Por más que se repita como mantra en cada discurso oficial, el principio de “no puede haber gobierno rico con pueblo pobre” ha quedado reducido a una consigna vacía en la realidad política que hoy gobierna México. Mientras millones de familias mexicanas apenas logran sobrevivir con lo mínimo necesario, la clase política de Morena —la misma que prometió transformar al país desde la ética, la justicia y la austeridad— disfruta de un estilo de vida que raya en el derroche, el cinismo y la desconexión total con las necesidades del pueblo.
Diversos medios de comunicación han documentado recientemente un verano de excesos para varios miembros prominentes de la llamada Cuarta Transformación. Fotografías, reportajes y testimonios han dejado claro que algunos de sus más visibles representantes vacacionan en destinos de lujo en Asia y Europa, se hospedan en hoteles de cinco estrellas y frecuentan restaurantes y clubes reservados para las élites económicas del mundo. Tal es el caso de Andrés Manuel López Beltrán, hijo del expresidente y actual secretario de Organización de Morena, captado en el Hotel Okura de Tokio. O del diputado Ricardo Monreal, quien fue visto en Madrid, en una de las cafeterías del exclusivo Hotel Rosewood Villa Magna. Qué decir de la familia Yunes, retratada en la costa de Capri en Italia. La lista es larga y ofensiva.

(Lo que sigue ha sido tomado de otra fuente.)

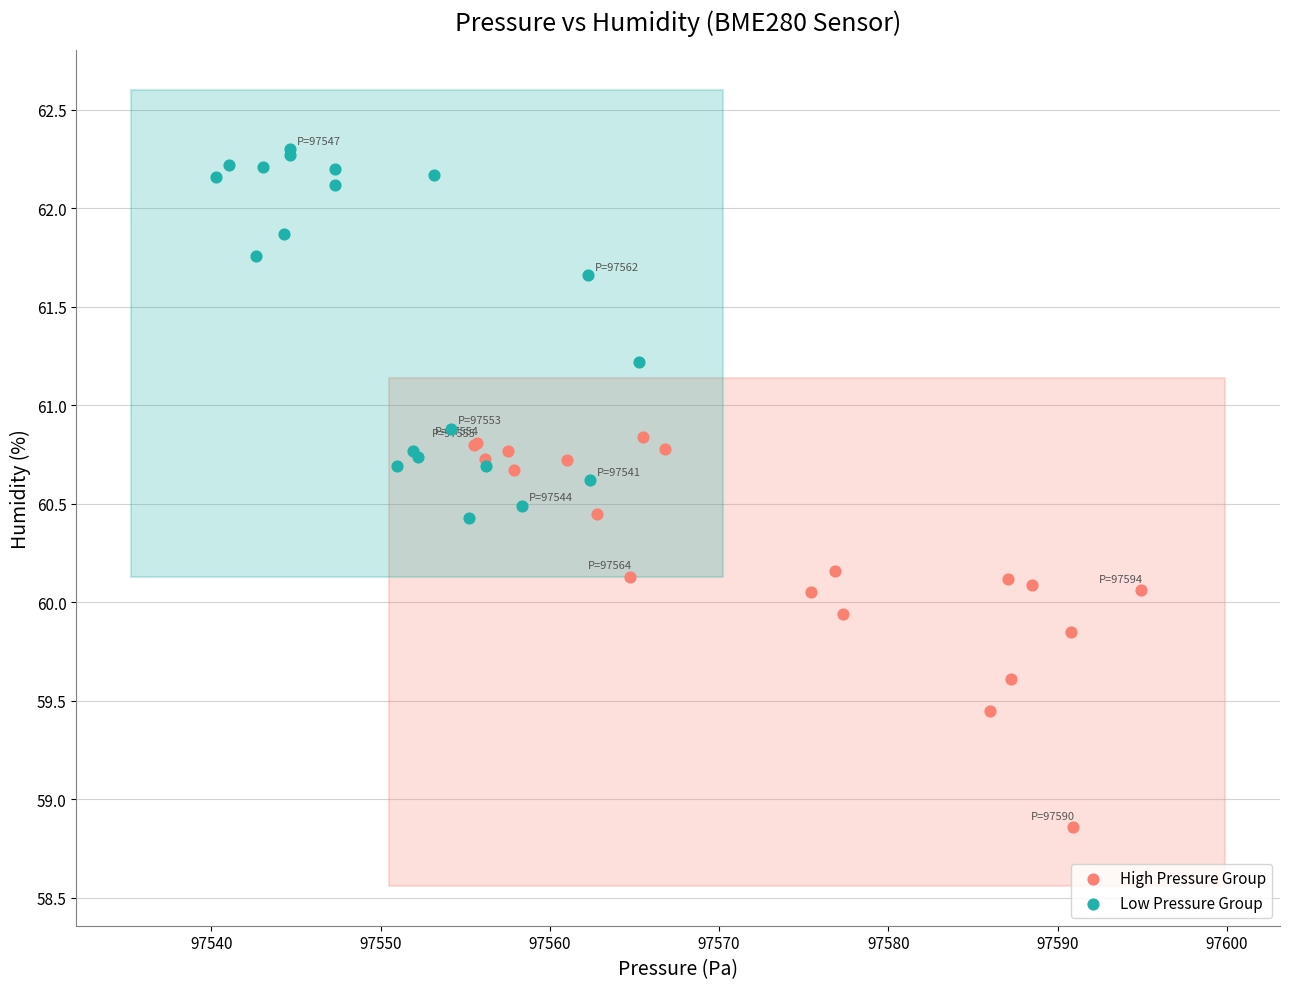

Which series reaches the maximum Y coordinate?

Low Pressure Group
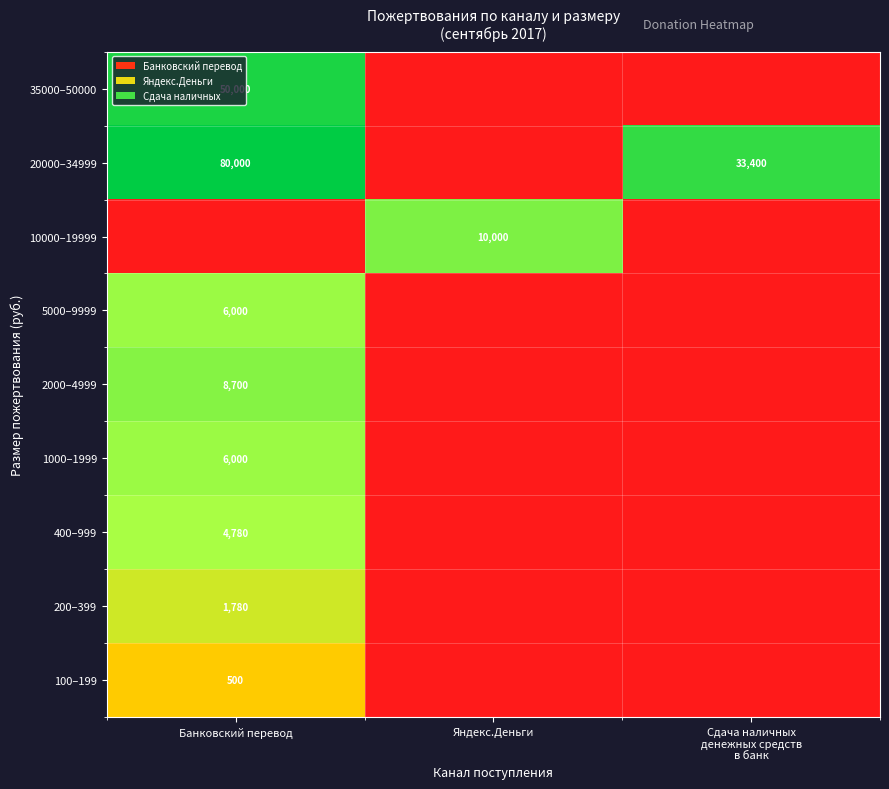

How many categories are shown in the chart?

3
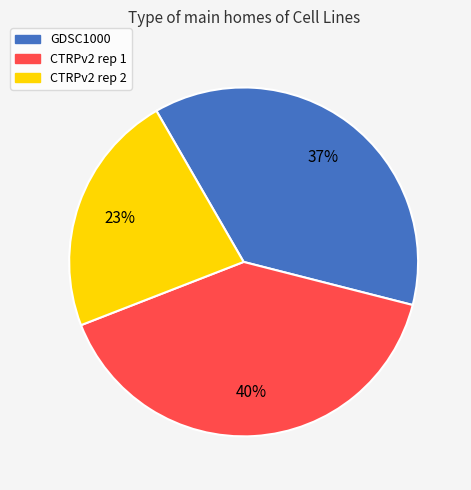

Does any single category account for the majority?

No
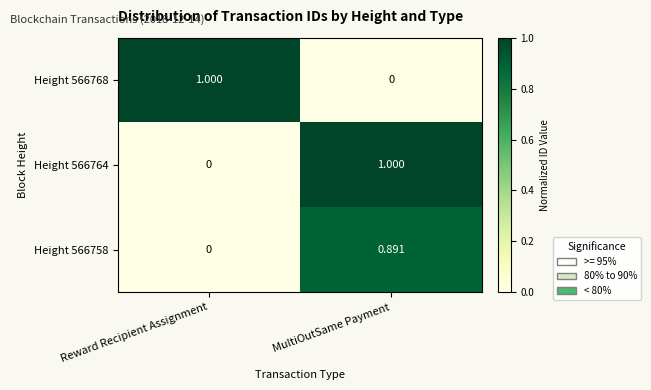

At how many categories does at least one series exceed 0?

2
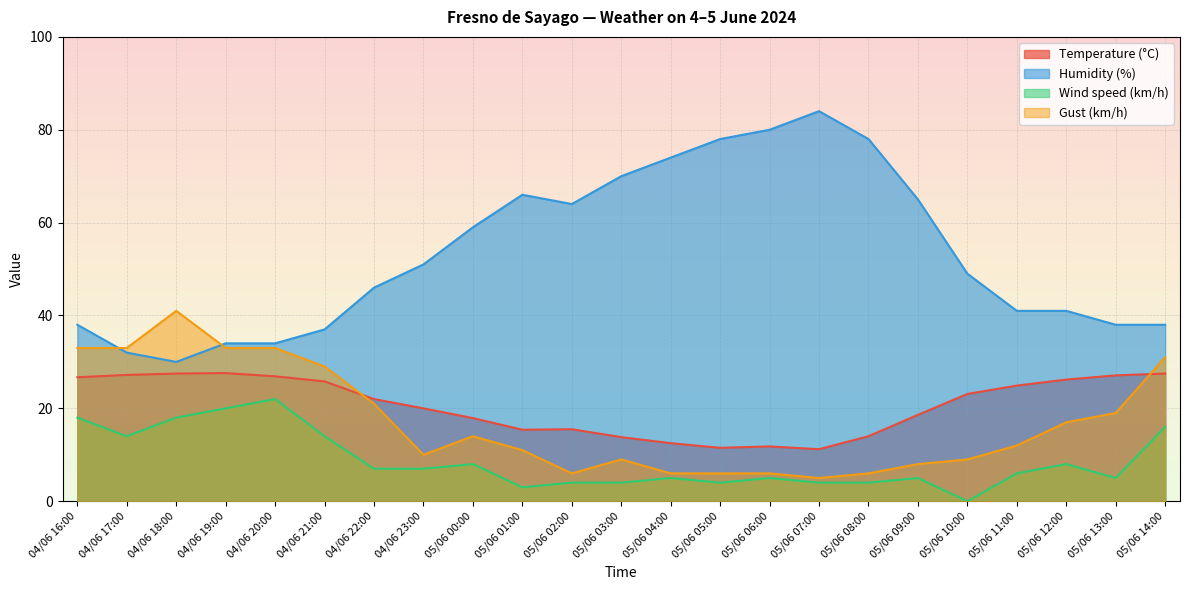

How many lines are shown in the chart?

4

¿Qué pasó con la promesa de vivir en la “justa medianía”? ¿Cómo justificar estos excesos mientras millones de mexicanos enfrentan una inflación asfixiante, precariedad laboral, inseguridad y falta de acceso a servicios básicos?
Desde la conferencia mañanera, la presidenta Claudia Sheinbaum ha salido al paso con frases que buscan apaciguar la indignación. Ha recordado que cada funcionario será juzgado por su comportamiento y que todos tienen derecho a vacacionar. Pero esas palabras han sonado más a evasión que a condena. Porque la pregunta clave no es si pueden vacacionar, sino cómo y con qué nivel de ostentación lo hacen quienes se comprometieron a encabezar un gobierno que pregona la austeridad republicana.
La contradicción no se limita al lujo personal. El problema es más profundo: se trata de la traición al proyecto de país que prometieron construir. El mismo gobierno que ha recortado presupuesto a organismos autónomos, que ha exigido sacrificios a la burocracia, que ha pedido paciencia a los pobres, hoy permite que su dirigencia goce de placeres que contradicen su propia narrativa fundacional.
La consecuencia es clara: el divorcio entre el decir y el hacer de Morena no solo erosiona su autoridad moral, sino que alimenta el desencanto social y profundiza el alejamiento de la ciudadanía frente a la política. No hay nada más peligroso para una democracia que la pérdida de confianza en quienes detentan el poder.
Hoy más que nunca, México necesita líderes congruentes. Necesita que la política deje de ser un escalón hacia el privilegio y vuelva a ser un espacio de servicio público. Si la Cuarta Transformación quiere tener futuro, sus dirigentes deberán empezar por mirar al país que dicen representar, dejar de tratar al poder como botín, y recordar que el verdadero cambio no se mide en votos, sino en la coherencia entre lo que se dice y lo que se hace.